Now, let’s have a quick overview of how to connect, normalize and visualize Sitecore XP Analytics Data.
Connecting Sitecore to Synapse
Configure Self Hosted Integration runtime using Synapse Studio, validate configuration. More information here
Create Orchestration Pipeline and Normalize Sitecore data
Integrating Sitecore xConnect to Synapse starts with constructing OData URL against xConnect APIs(1) and configuring Synapse Pipeline to run the ETL process(3). One of the known complexities of integrating with xConnnect is configuring the pipeline to process large amounts of data, often returned through multiple and subsequent requests. Fortunately, the OData response from Sitecore contains the “next” page iterator, which we just need to capture and loop(1) through until no URL is coming in the “@odata.nextLink” field of the OData response. Additionally, as of this writing, the Sitecore OData feed is not compatible with the OData input of Azure ADF or Synapse; thus, an additional step is required to cleanse OData using the basic Azure Function. Finally, we use Synapse Dataset(4) to flatten the semi-structured data we get from Sitecore and route events that are coming as an array of dynamic objects to the appropriate data sink. We use data sets to additionally enhance data by applying formatting to Sitecore Datatypes.
Accessing Sitecore xDB Analytics Data in Azure
The external table, created using “CREATE EXTERNAL TABLE AS SELECT” of synapses, allows us to query Sitecore data stored on Azure storage in parquet format using a SELECT statement. This is also a vital component for integrating Sitecore Data with Power BI. I used Serverless SQL Pool to enable SQL on-demand functionality here at an extremely affordable cost of only ~$ 5 USD per 1 TB of data processed.
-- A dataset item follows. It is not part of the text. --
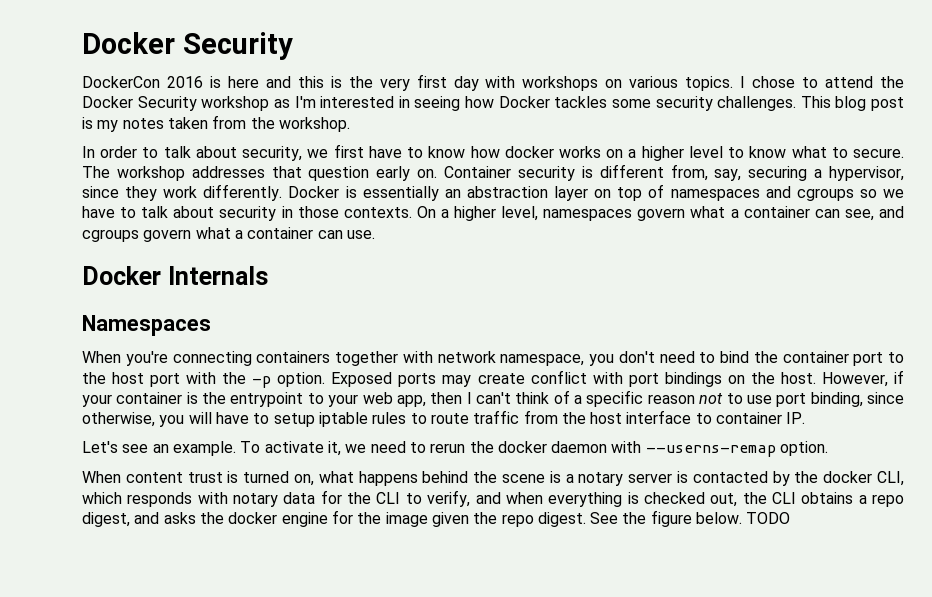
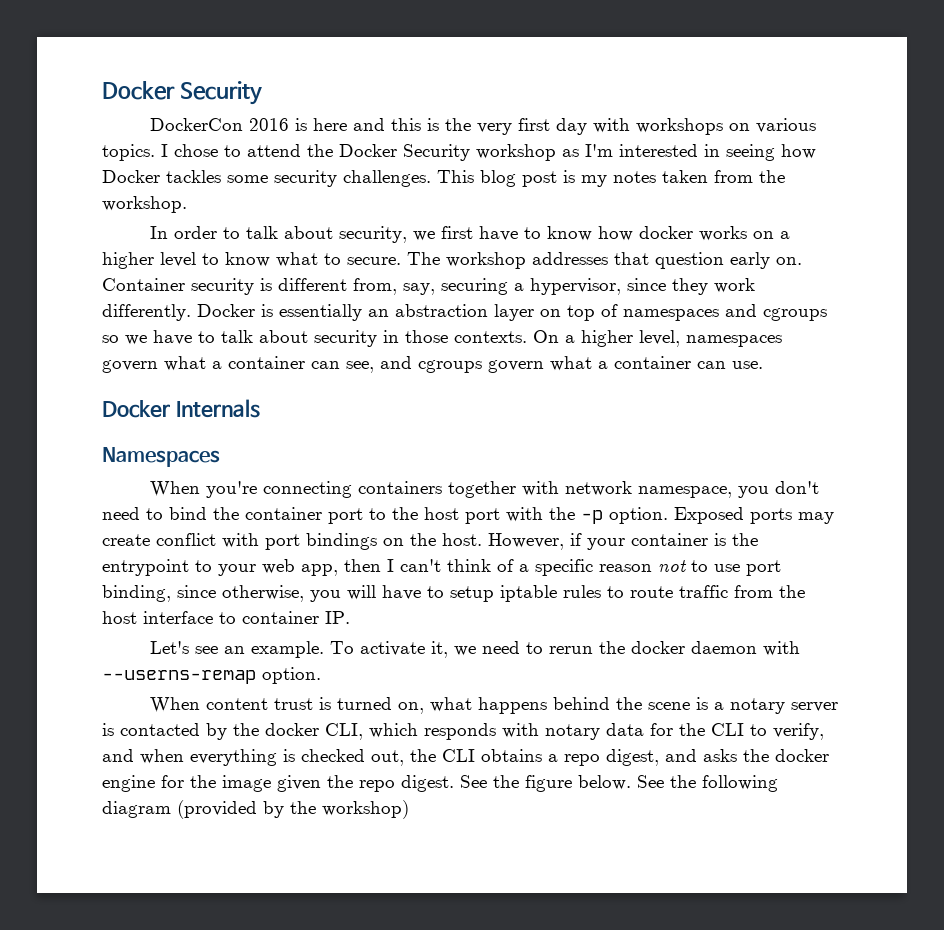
[746,512,791,524] TODO -> [637,775,778,792] [102,800,409,819] See the following diagram (provided by the workshop)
Connect Synapse to Power BI
There are two core ways to connect Synapse with PowerBI:
Power BI Synapse Linked Service
This is the most straightforward way to integrate Power BI with Synapse. Using this method developers can work with power BI reports and datasets directly from the Synapse interface. Unfortunately as of this moment, the Power BI can only connect to the same account under which the Synapse runs- this was not an option for my demo, as I am relying on VS Enterprise for Synapse and a corporate account for Power BI.
Serverless/Dedicated SQL pool
This can be called a classic approach and requires only SQL Connection String details, such as Host and SQL Server Credentials. In this way, we need to use SA password, and the integration is done outside of Synapse. We can choose an option to use Direct Query for light loads or import data into Power BI for better performance of large datasets.
More information can be found here
Finally, once Power BI is integrated, visualization can be started. I used the in-preview feature of Power BI called Insight. This feature allows us to find and explore insights such as anomalies, trends, and KPI analysis without any setup or configuration
As Sitecore Ecosystem moves to Composable, data integration between different systems and platform becomes an essential task for any data-driven organization. In addition to operational data integration, a data lake and data warehouse solution would be needed to establish an analysis of historical data. Selecting Synapse as a Data Analytics platform is the best, if not the only cost-efficient and robust option for many organizations looking to implement data warehousing solutions.